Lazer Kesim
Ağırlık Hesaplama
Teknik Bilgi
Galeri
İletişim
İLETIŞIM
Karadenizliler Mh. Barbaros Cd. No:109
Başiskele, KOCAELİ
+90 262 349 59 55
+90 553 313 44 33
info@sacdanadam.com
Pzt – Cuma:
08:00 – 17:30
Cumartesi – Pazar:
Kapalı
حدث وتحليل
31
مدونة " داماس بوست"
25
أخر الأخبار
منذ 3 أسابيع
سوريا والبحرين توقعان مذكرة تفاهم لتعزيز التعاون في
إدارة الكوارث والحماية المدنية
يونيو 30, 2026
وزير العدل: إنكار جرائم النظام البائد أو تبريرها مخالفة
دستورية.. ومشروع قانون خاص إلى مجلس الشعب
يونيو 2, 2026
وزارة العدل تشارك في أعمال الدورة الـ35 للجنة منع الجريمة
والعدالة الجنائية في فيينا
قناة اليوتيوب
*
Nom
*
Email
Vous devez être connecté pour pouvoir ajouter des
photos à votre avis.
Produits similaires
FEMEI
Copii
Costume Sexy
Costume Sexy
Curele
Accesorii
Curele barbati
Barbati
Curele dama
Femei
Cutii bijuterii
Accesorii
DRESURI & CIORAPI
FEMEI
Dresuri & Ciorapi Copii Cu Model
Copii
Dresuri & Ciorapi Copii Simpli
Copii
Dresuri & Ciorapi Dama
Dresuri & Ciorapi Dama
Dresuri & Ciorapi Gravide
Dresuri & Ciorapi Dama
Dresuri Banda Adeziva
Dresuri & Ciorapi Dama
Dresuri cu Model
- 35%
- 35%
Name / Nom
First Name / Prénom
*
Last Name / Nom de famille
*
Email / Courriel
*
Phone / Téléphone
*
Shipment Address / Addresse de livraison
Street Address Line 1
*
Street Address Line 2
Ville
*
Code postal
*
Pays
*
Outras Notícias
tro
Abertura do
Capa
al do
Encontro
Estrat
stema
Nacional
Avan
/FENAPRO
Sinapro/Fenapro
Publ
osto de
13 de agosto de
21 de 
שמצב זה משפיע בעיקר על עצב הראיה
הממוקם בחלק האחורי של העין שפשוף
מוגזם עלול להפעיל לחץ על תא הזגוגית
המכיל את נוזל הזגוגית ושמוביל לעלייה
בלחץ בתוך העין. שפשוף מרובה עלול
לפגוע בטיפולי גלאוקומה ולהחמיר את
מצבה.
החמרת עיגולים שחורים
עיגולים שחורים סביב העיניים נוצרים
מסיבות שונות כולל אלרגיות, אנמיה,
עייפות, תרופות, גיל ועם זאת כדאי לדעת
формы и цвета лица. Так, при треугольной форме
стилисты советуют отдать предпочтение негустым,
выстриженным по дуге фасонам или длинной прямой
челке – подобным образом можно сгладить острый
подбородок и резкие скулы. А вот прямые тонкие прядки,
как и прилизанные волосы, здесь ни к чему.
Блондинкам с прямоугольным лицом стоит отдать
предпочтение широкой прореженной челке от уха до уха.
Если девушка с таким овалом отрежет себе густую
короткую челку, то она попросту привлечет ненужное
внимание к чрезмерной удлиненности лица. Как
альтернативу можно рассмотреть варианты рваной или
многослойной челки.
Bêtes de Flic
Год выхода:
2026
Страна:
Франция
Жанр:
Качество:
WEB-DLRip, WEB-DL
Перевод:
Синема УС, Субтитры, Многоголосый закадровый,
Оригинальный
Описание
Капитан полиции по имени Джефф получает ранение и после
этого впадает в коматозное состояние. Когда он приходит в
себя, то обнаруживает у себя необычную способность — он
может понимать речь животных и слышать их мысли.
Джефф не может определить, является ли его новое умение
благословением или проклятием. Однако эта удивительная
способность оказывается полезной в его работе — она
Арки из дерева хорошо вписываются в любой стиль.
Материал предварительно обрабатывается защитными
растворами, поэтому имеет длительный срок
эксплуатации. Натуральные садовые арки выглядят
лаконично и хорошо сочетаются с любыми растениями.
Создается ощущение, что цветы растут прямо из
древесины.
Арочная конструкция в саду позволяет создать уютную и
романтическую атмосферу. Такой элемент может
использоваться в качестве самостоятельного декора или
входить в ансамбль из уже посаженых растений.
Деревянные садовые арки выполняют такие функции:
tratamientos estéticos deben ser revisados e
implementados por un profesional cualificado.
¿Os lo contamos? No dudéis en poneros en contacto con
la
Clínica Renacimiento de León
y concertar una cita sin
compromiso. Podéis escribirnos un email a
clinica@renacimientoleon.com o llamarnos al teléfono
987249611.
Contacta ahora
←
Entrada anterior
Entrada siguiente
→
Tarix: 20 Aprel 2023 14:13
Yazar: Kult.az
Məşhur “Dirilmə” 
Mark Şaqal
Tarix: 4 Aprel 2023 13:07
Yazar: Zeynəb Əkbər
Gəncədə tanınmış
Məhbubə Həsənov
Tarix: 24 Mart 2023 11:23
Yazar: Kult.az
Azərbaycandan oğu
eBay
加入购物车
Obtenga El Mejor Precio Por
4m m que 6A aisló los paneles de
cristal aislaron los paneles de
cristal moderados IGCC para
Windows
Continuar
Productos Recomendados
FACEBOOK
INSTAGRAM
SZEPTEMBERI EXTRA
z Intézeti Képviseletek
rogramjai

◆ TASK GOAL
The response should hold exactly the lines starting at the line with "себя, то обнаруживает" and ending at the line with "растворами, поэтому имеет длительный срок", and no other line of the material above.

◆ RESPONSE FOR THIS EXERCISE
себя, то обнаруживает у себя необычную способность — он
может понимать речь животных и слышать их мысли.
Джефф не может определить, является ли его новое умение
благословением или проклятием. Однако эта удивительная
способность оказывается полезной в его работе — она
Арки из дерева хорошо вписываются в любой стиль.
Материал предварительно обрабатывается защитными
растворами, поэтому имеет длительный срок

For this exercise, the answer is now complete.